調息: 自然な呼吸を確認する

〇 呼吸の仕方:まずは、調身しながら、普通の呼吸を静かに感じて整えてくだい。つまり、ゆっくり姿勢を整えながら呼吸も整えます。

 また、肺の中にたまっている空気を全部吐き出し、吐き出しきったところで 大きく息を吸い込む。これを欠気一息(かんきいっそく)といい、これを1~2回繰り返し、 後は自然の呼吸にまかせる方法もあります。

 

調心 : 心を調える 数息観(すうそくかん)

〇 数息観:姿勢を調え、呼吸を調えた後、心を調えるということになりますが、調息と調心は同時に行うことになります。このことを、数息観法といいます。自分の呼吸を自然に行い呼吸を整え、その吸う息・吐く息を数える方法です。次に数息観の仕方を示します。 

(呼吸は鼻から吸い~鼻へと吐きます)

この時、唇は軽く合わせ顎を軽くひき背筋を伸ばします。

 

数息観には、次のように三つの段階があります。

前期の数息観

中期の数息観

後期の数息観

以下、それぞれを述べます。

 

★ 数息観の仕方について

(前期の数息観)

◆「前期」は、自分の自然な呼吸を1から100まで数えます。

 最初の入息をイ―と、そして最初の出息をそのまま受けてチ―と数

 えます。つまり最初の一呼吸でイ―チ―です。次の呼吸が二-イ―

 であり、その次がサ―ン―となります。かくて11番目はジュ―と吸

 いイ―チと吐き、20はニィ―と吸いジュ―と吐き、21はニジュ―

 と吸いイーチと吐きます。100はヒヤァ―と吸いク―と吐き、その

 まま再びイ―チ―と1にかえるのです。

 

 これだけのことなら、数のかぞえられる者なら誰でもわけなくできる筈ですが、ここに二つの条件があります。
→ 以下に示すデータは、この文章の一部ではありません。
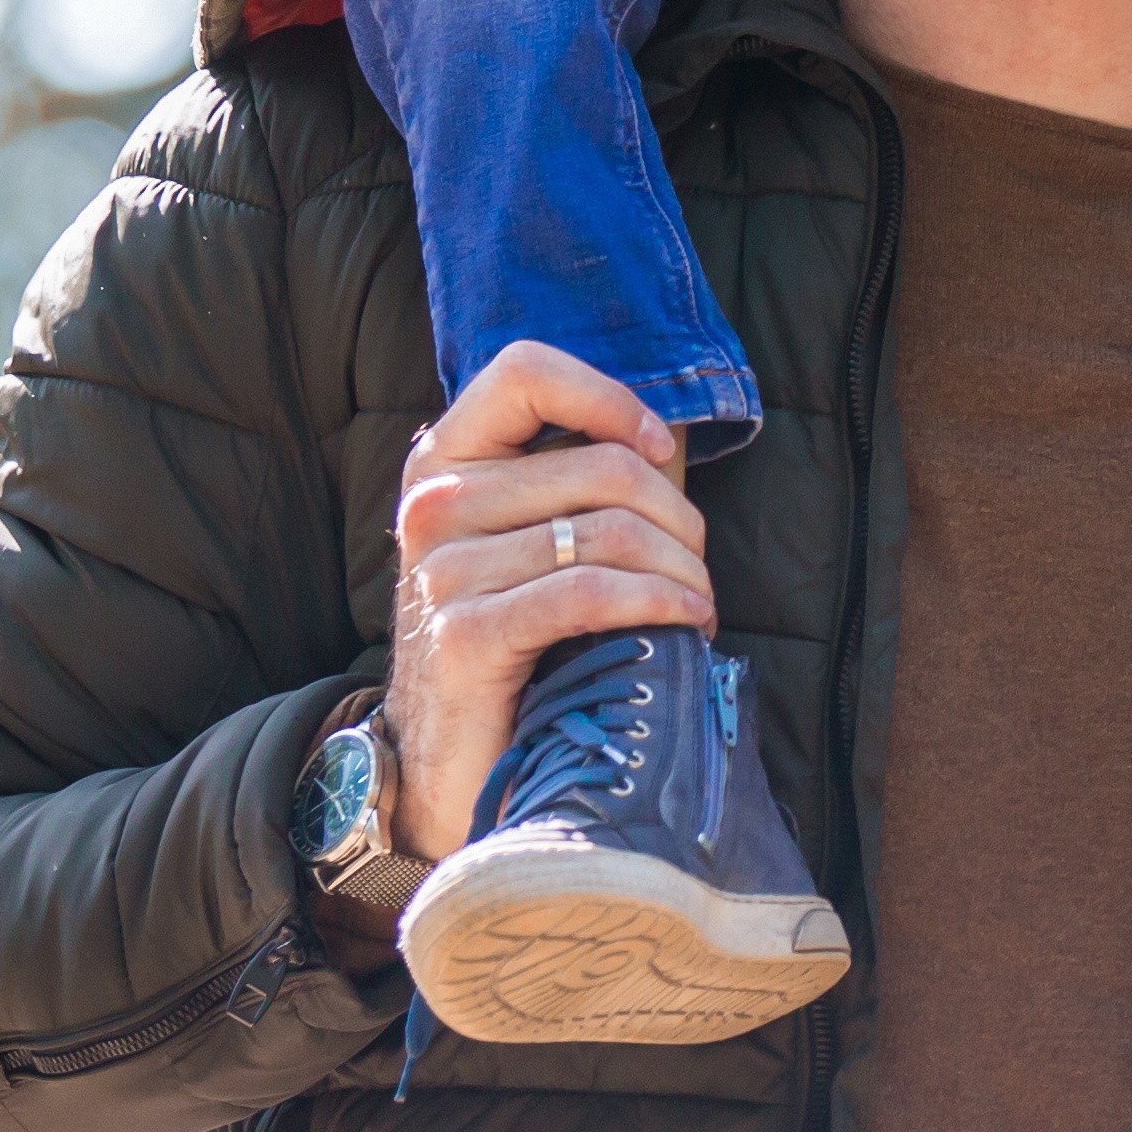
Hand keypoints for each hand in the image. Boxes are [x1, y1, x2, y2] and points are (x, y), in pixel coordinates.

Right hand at [382, 343, 711, 860]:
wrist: (448, 759)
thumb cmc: (512, 638)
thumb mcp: (531, 541)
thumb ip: (580, 478)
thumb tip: (672, 430)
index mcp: (444, 462)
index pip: (524, 371)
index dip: (607, 396)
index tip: (657, 446)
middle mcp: (434, 506)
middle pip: (601, 466)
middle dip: (677, 516)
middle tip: (696, 562)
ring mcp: (444, 571)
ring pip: (610, 532)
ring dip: (681, 569)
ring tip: (697, 601)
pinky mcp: (466, 635)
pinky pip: (593, 593)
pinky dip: (661, 602)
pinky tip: (689, 622)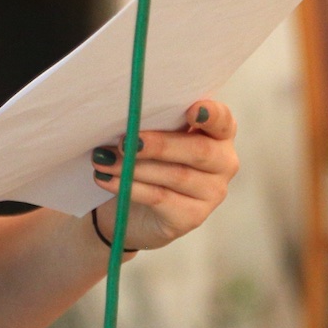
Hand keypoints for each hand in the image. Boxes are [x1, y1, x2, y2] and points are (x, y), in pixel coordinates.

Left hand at [90, 99, 239, 251]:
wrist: (136, 208)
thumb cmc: (148, 158)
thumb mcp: (153, 134)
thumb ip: (154, 123)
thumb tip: (130, 116)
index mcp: (219, 132)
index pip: (222, 120)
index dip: (211, 115)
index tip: (191, 111)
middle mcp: (224, 162)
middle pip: (199, 151)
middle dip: (160, 145)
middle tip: (125, 142)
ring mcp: (212, 192)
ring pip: (176, 176)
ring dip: (135, 167)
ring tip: (103, 160)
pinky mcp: (193, 216)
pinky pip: (160, 198)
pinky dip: (130, 187)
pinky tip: (106, 179)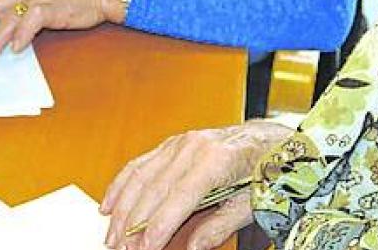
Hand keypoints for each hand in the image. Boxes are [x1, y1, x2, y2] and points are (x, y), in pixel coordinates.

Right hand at [100, 121, 291, 249]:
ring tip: (111, 237)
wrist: (269, 139)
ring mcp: (179, 143)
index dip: (158, 226)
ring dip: (122, 210)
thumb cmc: (265, 171)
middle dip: (134, 224)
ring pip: (140, 178)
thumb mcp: (251, 203)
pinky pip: (139, 164)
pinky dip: (121, 186)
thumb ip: (220, 226)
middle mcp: (193, 147)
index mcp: (216, 161)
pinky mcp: (172, 144)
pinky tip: (108, 206)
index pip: (178, 198)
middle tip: (122, 249)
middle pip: (154, 190)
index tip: (144, 249)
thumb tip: (193, 248)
この条件を無視したのでは、ただ息を数えるということだけであって、数息観になりません。ところが、この条件にかなうということは甚だむずかしいことで、大いに修練を要するのです。

 

※ さてその条件と申しますのは次の三つです。
A.勘定を問違えないこと。

B.雑念を交えないこと。
 C・以上二条件に反したら1に戻すこと。

                                
 これは何でもない条件のようですが、さていよいよ実施してみると、容易でないことにお気付きになるはずです。

 

※ A. の「勘定を間違えない」とは、数を飛ばしたり後戻りをした

  りしないということです。

 

※ B. の「雑念を交えない」とは、数をかぞえること以外のことを考

  えないことです。 もちろん無感覚になっているのではないので

  すから、外界からの刺激を受けて、見えもしますし聞えもしま

  しょう。

  いわゆる「見れども見えず聞けども聞えず」というのは、単に見

  えない 聞こえないということではなしに、見たら見たまま聞い

  たら聞いたままにして、自己の考えを乱されないことです。

 

 三味の力を養うには、特にこの三条件を厳格に守ることにします。また時には100から逆に99・98と数えてみるのも一法です。こんなふうにして滞りなく数息観が実施できる自信がついたら、自分免許で中期に進むのもよいでしょう。       


◆中期は1から10まで勘定して、再び1に反るやり方です。
 雑念の入ることを全く許さない数息観です。難中の難です。 

 どのような微細な念慮でも、数息以外のことを思い浮かべたら容赦

 なく1に戻してしまいます。達することができたなら、まず名人と

 か達人とか称することができるでしょう。
 

◆後期の数息観は、呼吸を数えない数息観となります。
 数えないけど数息観は行っています。この域に達すれば、もう呼吸

 などは意識せず、従って息を数えるのでもなく、そういうことは―

 切忘れはててしまうのです。忘れるといっても、数息観はしている

 のですから、ただ放心状態になっているのではありません。
 一休和尚のお歌に【忘れじと 思いしほどは 忘れけり、忘れて後は

 忘れざりけり】というのがありますが、その意味での忘れはてるの

 です。むずかしいことを言えば、ただ念々において正念に住し、

 歩々において如是であるということです。

 

※もっと詳しくという方へ、立田英山著「数息観のすすめ」の頁へ ご案内します。

1. 数息観の効用

2. 座禅の仕方 

3. 数息観の仕方

 

〇 終わりに、数息観は古くからインドで行われていた観法で、仏教と共に中国に伝わり、そして我が国に伝わってきた三国伝来の観法です。宗派には属せず、三昧力を涵養する観法です。毎日されることをおすすめします。通常の座禅は45分静座します。これを一炷香(長い線香が燃え尽きるまで)といいますが、座相が整うまでは15分くらいから始められるといいでしょう。禅者は、「一日一炷香」を合言葉に実践しています。